Lihat ke Halaman Asli

Menimbang Legalitas Kenaikan Harga BBM Kali ini

Diperbarui: 17 Juni 2015   17:32

Kompasiana adalah platform blog. Konten ini menjadi tanggung jawab bloger dan tidak mewakili pandangan redaksi Kompas.

Bagikan ide kreativitasmu dalam bentuk konten di Kompasiana | Sumber gambar: Freepik

Pada tanggal 17 November 2014, Pemerintahan Jokowi-JK telah mengumumkan kenaikan harga BBM, di mana kebijakan itu mulai berlaku efektif pada tanggal 18 November 2014 pukul 00.00. Seperti telah diduga, kebijakan tersebut akan memicu pro dan kontra dengan argumennya masing-masing. Saya tidak tertarik untuk membahas argumen-argumen itu, baik yang pro maupun yang kontra. Sebab persoalan di seputar tepat atau tidaknya suatu pilihan kebijakan publik pada akhirnya menyangkut hal-hal yang bersifat ideologis, hal-hal yang bersifat subyektif, hal-hal yang ditentukan oleh posisi masing-masing dalam menilai kebijakan publik yang bersangkutan.

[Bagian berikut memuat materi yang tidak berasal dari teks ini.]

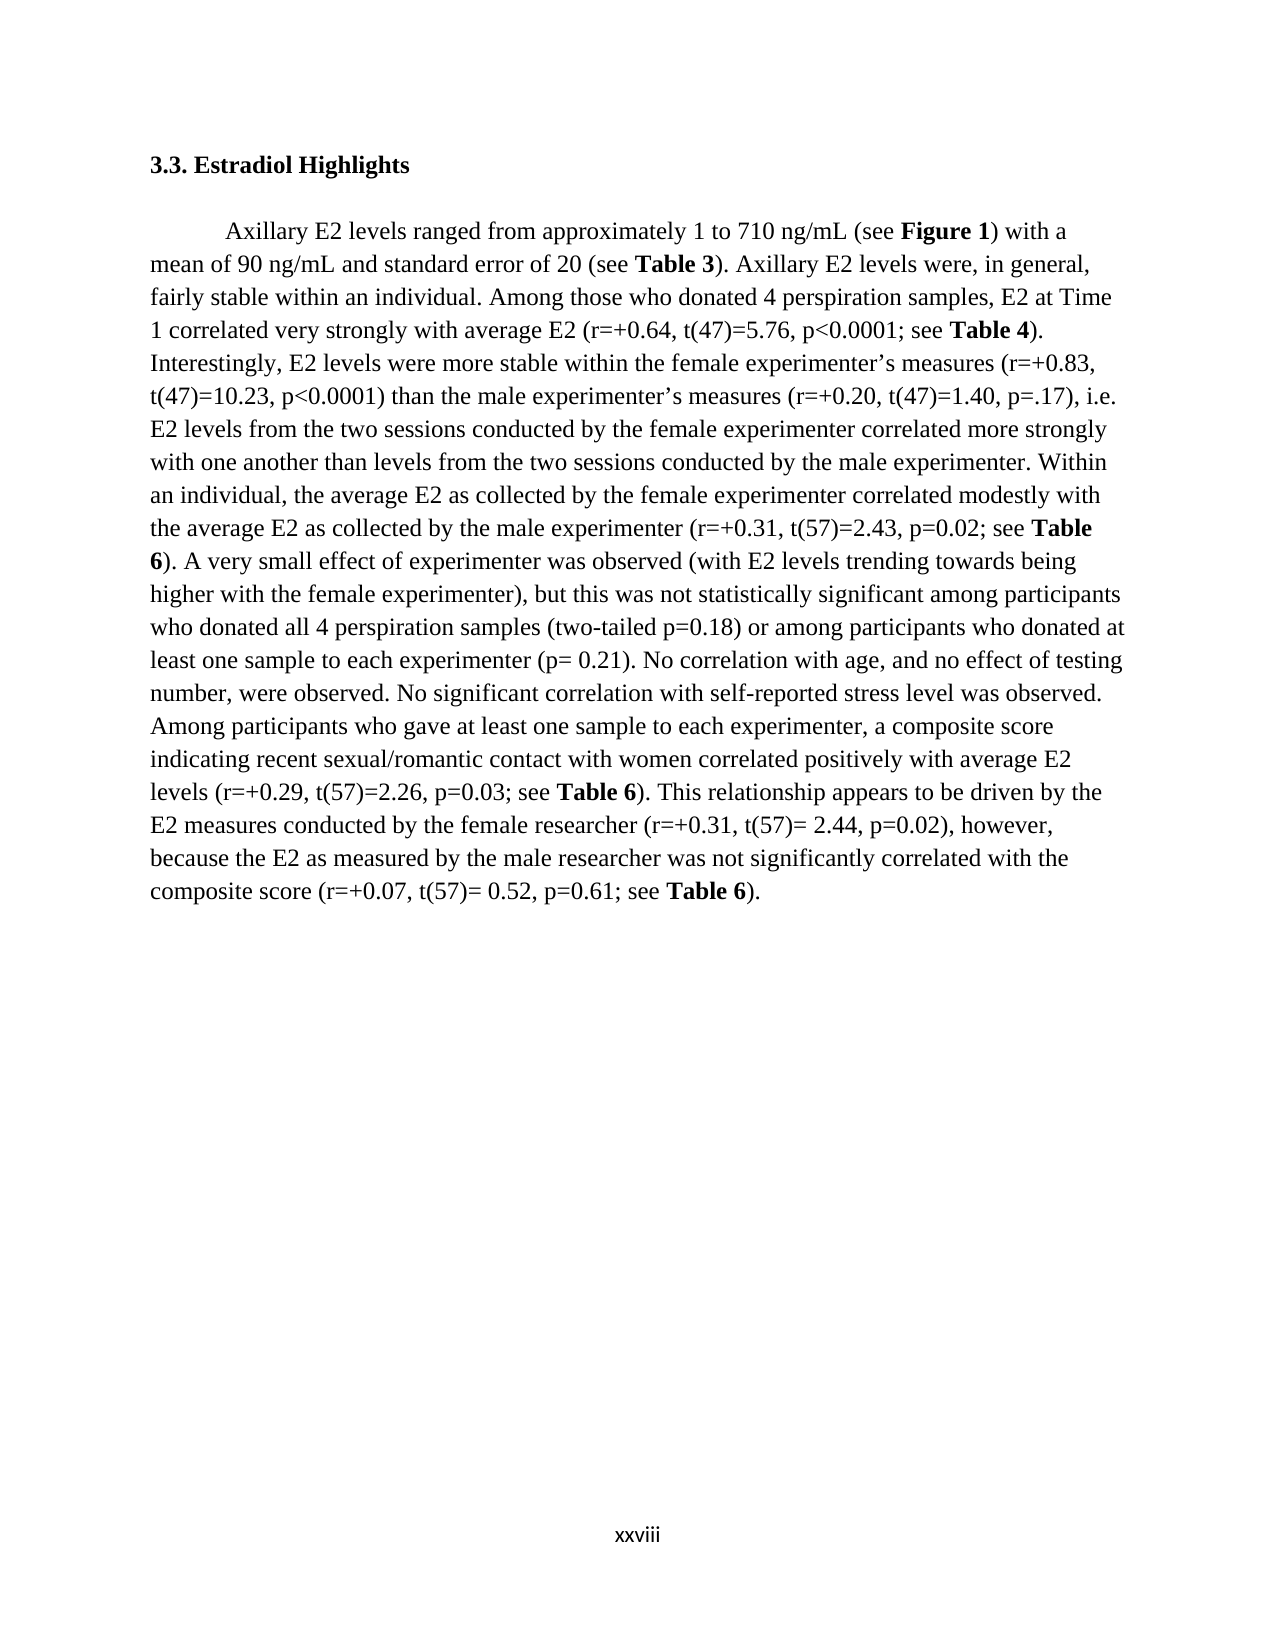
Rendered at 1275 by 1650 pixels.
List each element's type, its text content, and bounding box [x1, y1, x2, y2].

text Axillary E2 levels ranged from approximately 1 to 710 ng/mL (see Figure 1) with a mean of 90 ng/mL and standard error of 20 (see Table 3). Axillary E2 levels were, in general, fairly stable within an individual. Among those who donated 4 perspiration samples, E2 at Time 1 correlated very strongly with average E2 (r=+0.64, t(47)=5.76, p<0.0001; see Table 4). Interestingly, E2 levels were more stable within the female experimenter’s measures (r=+0.83, t(47)=10.23, p<0.0001) than the male experimenter’s measures (r=+0.20, t(47)=1.40, p=.17), i.e. E2 levels from the two sessions conducted by the female experimenter correlated more strongly with one another than levels from the two sessions conducted by the male experimenter. Within an individual, the average E2 as collected by the female experimenter correlated modestly with the average E2 as collected by the male experimenter (r=+0.31, t(57)=2.43, p=0.02; see Table 6). A very small effect of experimenter was observed (with E2 levels trending towards being higher with the female experimenter), but this was not statistically significant among participants who donated all 4 perspiration samples (two-tailed p=0.18) or among participants who donated at least one sample to each experimenter (p= 0.21). No correlation with age, and no effect of testing number, were observed. No significant correlation with self-reported stress level was observed. Among participants who gave at least one sample to each experimenter, a composite score indicating recent sexual/romantic contact with women correlated positively with average E2 levels (r=+0.29, t(57)=2.26, p=0.03; see Table 6). This relationship appears to be driven by the E2 measures conducted by the female researcher (r=+0.31, t(57)= 2.44, p=0.02), however, because the E2 as measured by the male researcher was not significantly correlated with the composite score (r=+0.07, t(57)= 0.52, p=0.61; see Table 6). [150, 183, 1125, 905]
text 3.3. Estradiol Highlights [150, 150, 1125, 179]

Tulisan ini lebih memusatkan perhatian pada aspek legalitas dari pilihan kebijakan tersebut. Landasan pijaknya jelas adalah Pasal 1 ayat (3) UUD 1945 yang menyatakan: “Negara Indonesia adalah negara hukum” yang berarti bahwa dalam hal penyelenggaraan kekuasaan negara, setiap tindak-tanduk penyelenggara negara haruslah taat asas dan tahan uji terhadap hukum dan peraturan perundang-undangan yang berlaku. Apa yang dimaksud dengan penyelenggaraan kekuasaan negara yang berdasar atas hukum? Pada titik ini kita perlu mendengar Hans Kelsen, ahli hukum asal Austria yang sangat berwibawa di bidangnya, ketika mengatakan: “An Individual who does not function as a State organ allowed to do whatever he is not forbidden to do by legal order, whereas the State, that is, an individual who functions as a State organ, can do only what the legal order authorizes him to do.” (Hans Kelsen, General Theory of Law and State. New York: Russell & Russell, 1961, hal. 264).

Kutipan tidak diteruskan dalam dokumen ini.